What lines below contain the string "format"? List them all.

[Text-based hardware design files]
####################

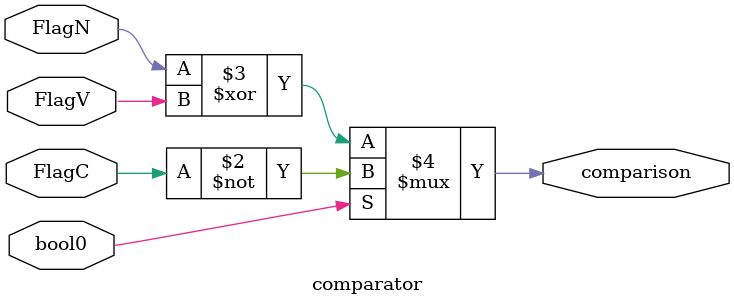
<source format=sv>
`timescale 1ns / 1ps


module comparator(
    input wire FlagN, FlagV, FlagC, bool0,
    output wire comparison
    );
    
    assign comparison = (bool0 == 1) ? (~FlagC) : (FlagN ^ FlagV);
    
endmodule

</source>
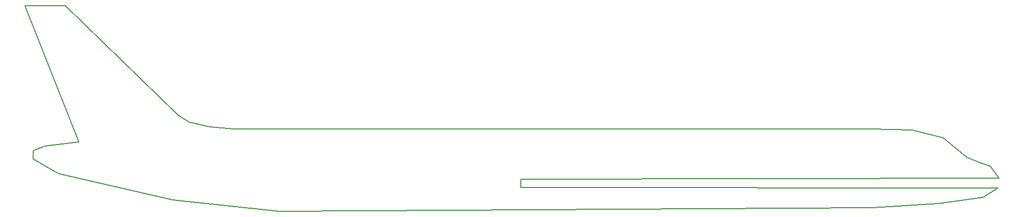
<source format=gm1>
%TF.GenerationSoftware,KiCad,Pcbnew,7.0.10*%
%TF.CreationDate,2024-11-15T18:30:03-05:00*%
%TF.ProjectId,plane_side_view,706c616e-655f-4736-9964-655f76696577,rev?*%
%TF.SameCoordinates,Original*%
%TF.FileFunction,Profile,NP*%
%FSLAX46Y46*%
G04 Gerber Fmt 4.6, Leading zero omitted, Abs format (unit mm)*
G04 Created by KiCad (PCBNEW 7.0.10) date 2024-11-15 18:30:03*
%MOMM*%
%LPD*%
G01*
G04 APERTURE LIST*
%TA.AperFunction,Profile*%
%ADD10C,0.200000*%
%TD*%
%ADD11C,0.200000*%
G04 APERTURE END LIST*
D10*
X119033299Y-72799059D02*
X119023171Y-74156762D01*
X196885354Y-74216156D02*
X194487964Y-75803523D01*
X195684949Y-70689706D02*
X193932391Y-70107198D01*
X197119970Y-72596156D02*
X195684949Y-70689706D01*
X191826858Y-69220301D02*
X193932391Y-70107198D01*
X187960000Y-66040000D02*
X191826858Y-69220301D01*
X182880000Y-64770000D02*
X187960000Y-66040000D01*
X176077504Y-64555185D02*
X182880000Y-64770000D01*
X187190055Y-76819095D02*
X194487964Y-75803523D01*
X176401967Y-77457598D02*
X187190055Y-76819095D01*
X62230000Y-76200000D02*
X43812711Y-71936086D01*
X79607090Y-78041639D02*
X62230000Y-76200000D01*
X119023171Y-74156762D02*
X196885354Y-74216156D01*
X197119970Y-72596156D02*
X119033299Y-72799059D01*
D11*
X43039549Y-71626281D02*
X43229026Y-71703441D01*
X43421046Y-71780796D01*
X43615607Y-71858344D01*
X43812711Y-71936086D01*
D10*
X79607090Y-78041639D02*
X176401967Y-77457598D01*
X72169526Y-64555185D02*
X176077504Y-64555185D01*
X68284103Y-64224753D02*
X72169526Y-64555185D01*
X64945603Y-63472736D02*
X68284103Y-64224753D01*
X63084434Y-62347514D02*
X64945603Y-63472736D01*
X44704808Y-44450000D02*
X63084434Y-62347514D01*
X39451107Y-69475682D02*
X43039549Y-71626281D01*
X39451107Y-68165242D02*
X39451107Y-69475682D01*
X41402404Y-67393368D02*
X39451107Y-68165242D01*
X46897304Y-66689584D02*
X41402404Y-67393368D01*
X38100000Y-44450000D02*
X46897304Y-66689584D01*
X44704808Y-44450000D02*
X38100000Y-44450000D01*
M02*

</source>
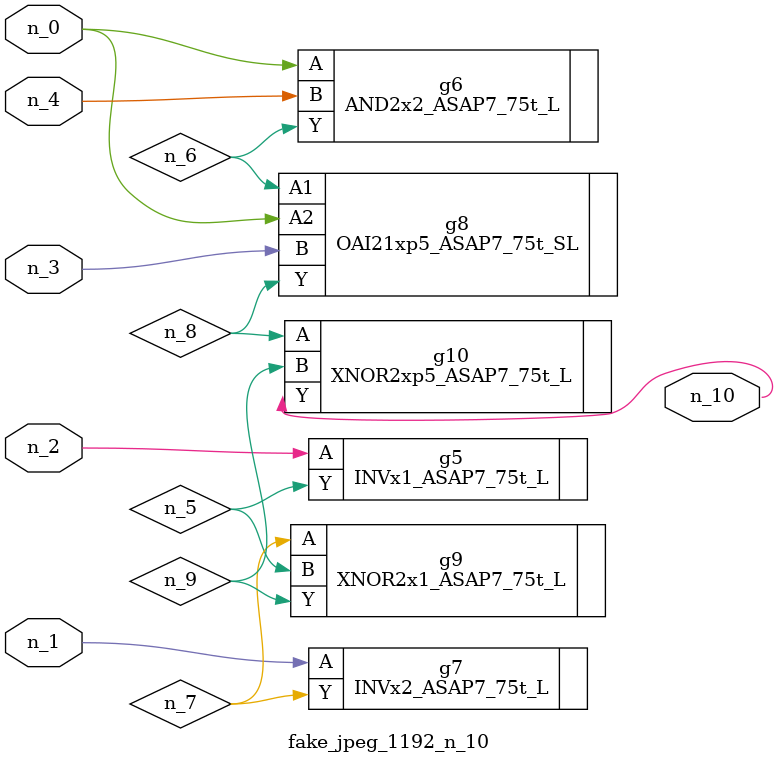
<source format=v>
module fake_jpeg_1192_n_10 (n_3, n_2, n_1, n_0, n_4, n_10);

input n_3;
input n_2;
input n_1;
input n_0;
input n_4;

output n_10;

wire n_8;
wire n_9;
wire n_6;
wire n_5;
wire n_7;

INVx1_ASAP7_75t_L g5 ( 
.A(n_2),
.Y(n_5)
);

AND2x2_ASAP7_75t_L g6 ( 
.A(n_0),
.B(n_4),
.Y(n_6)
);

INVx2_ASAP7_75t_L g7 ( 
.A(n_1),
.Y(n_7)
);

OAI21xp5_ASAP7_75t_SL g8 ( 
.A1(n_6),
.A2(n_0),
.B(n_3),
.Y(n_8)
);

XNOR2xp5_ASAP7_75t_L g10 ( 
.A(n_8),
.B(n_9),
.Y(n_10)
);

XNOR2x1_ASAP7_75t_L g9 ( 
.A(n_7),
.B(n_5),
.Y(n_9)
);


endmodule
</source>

####################

▸ **REPLY TO THE EXERCISE**:
<source format=sv>
<source format=gm1>
G04 Gerber Fmt 4.6, Leading zero omitted, Abs format (unit mm)*
<source format=v>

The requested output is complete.